Wall Street consensus is also becoming more cautious. Goldman Sachs expects the pause to last until the end of the first half of the year, with cuts of once in March and once in June, totaling 50 basis points for the year; institutions like iShares and Morningstar are more aggressive, advocating that "at most, one or two cuts will top out." Unless a new Fed chair takes office in May with a significantly different stance, the chances of surprises are limited.
Interestingly, there is considerable disagreement within the dot plot — some officials even advocate for no cuts in 2026, while others boldly predict as many as 150 basis points of cuts. The level of disagreement is comparable to family disputes. A few optimists, like Moody's Mark Zandi, dare to forecast "three cuts in the first half" (75 basis points), citing potential softening in the labor market, further decline in inflation, and political pressure factors. However, this scenario is a very small part of market consensus; the more likely real scenario is: without clear signs of economic deterioration, the Fed will remain on hold, and the total number of rate cuts for the year will stay below two.

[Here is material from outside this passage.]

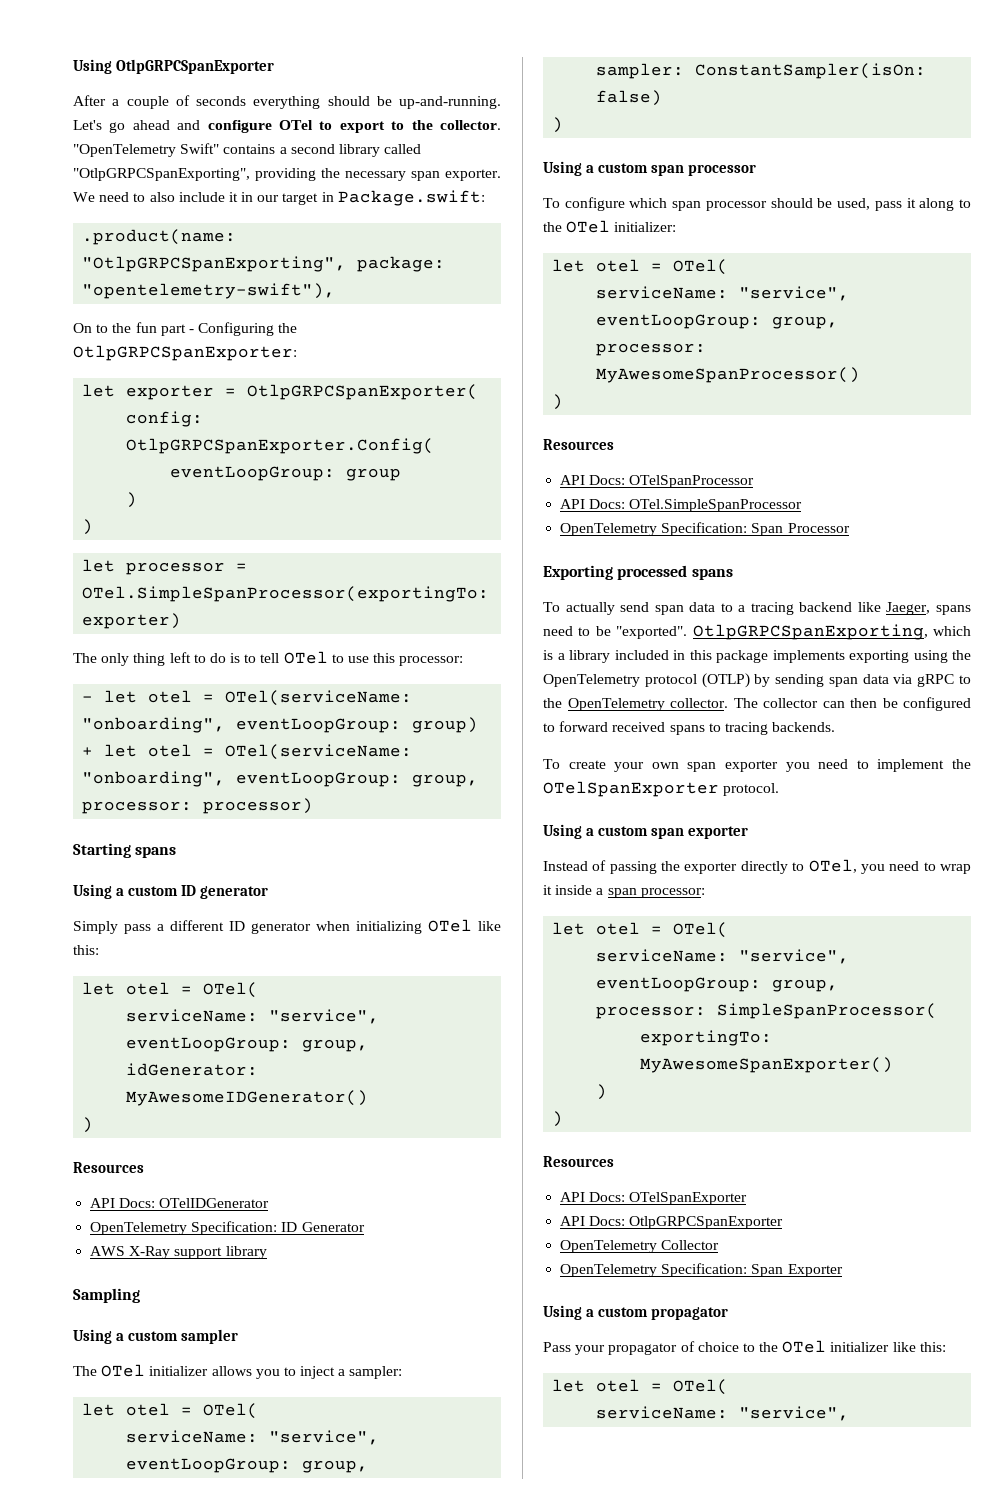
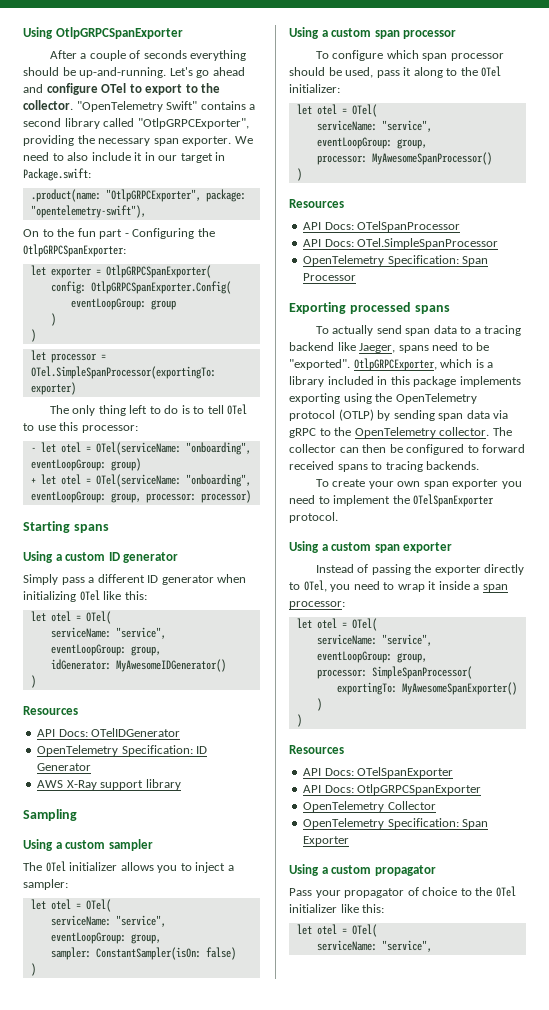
[73,168,250,181] "OtlpGRPCSpanExporting", -> [137,118,249,129] "OtlpGRPCExporter",
[82,256,347,272] "OtlpGRPCSpanExporting", -> [105,189,201,202] "OtlpGRPCExporter",
[692,624,928,640] OtlpGRPCSpanExporting, -> [353,358,437,371] OtlpGRPCExporter,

To trigger a "three-rate cut" scenario, a black swan event such as a sharp rise in unemployment or a rapid decline in inflation would be needed — none of which are currently in the baseline expectations.
The key time window is the FOMC meeting on January 27-28. The new dot plot data will be released, which will directly determine the market's next move — whether dovish policymakers take the lead or hawks continue to steer. For investors involved in borrowing, holding crypto assets, or other risk assets, the outcome of this meeting is worth close attention. Buckle up, as market volatility could be intense.